Utah bigamist's wives, kids ask judge for leniency

SALT LAKE CITY, USA - The wives and children of a convicted bigamist who faces up to 25 years in prison have asked a judge to spare him time behind bars when he is sentenced on Friday.

"Please don't put our father in prison," 10-year-old Lorin Green said in a letter to Judge Guy Burningham that was included in a pre-sentencing report. "We really need him. We love him very much. He needs to take care of us."

"Please don't take my father away," 11-year-old Sierra Green wrote.

Their father, Tom Green, 53, was convicted in May of four counts of felony bigamy for living with his five current wives and 25 children in a remote desert compound near the Utah-Nevada line. He was also found guilty of one count of failure to pay child support.

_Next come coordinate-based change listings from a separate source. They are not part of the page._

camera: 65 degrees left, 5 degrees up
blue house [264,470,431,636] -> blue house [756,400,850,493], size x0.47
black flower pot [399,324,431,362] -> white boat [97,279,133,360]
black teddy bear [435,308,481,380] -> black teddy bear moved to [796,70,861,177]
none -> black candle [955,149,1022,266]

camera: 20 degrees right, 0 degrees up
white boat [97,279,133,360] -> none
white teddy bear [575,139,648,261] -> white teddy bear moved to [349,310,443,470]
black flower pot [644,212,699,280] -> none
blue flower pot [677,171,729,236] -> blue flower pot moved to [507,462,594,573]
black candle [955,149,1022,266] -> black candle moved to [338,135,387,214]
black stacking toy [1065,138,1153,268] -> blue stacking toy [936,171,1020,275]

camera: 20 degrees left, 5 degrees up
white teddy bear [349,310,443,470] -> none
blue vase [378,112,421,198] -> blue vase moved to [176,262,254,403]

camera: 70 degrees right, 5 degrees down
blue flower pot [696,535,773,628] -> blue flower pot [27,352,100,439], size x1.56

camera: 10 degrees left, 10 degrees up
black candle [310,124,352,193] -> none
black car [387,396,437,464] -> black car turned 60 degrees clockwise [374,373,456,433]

The avowed polygamist has said in interviews that having more than one wife has been a belief in his Mormon culture for more than 150 years and that he would not abandon it -- even if sentenced to a long prison term.

"I don't know how you can legislate against someone's beliefs," Green, who is appealing his conviction, said in a May interview with ABC's "Good Morning America" program.

"Tom's children are very close to him. I believe they would suffer emotionally and mentally by his being taken away," wrote wife Linda Green, who also expressed concern over what message it would send the children.

"I worry that our children will learn to disrespect government for generations to come because of having their father sent to prison for his religious beliefs," she said in the letter.

Wife Cari Bjorkman Green wrote the judge asking him to "search your heart" and asked if society would be better off "with this father, husband and teacher locked away?"

Bjorkman Green ended her letter by writing, "Tom is a good man, his children need him, his wives need him there to support them and to raise his children. Please do not make us single mothers."

The Church of Jesus Christ of Latter-day Saints, as the Mormon religion is formally known, banned the practice of polygamy in the 1890s.

The prosecution argued that Green married women in their teens and then divorced them, but continued living with them while collecting welfare.

Among those showing support for Green in letters to the judge were his family's doctor, school officials and a scout leader.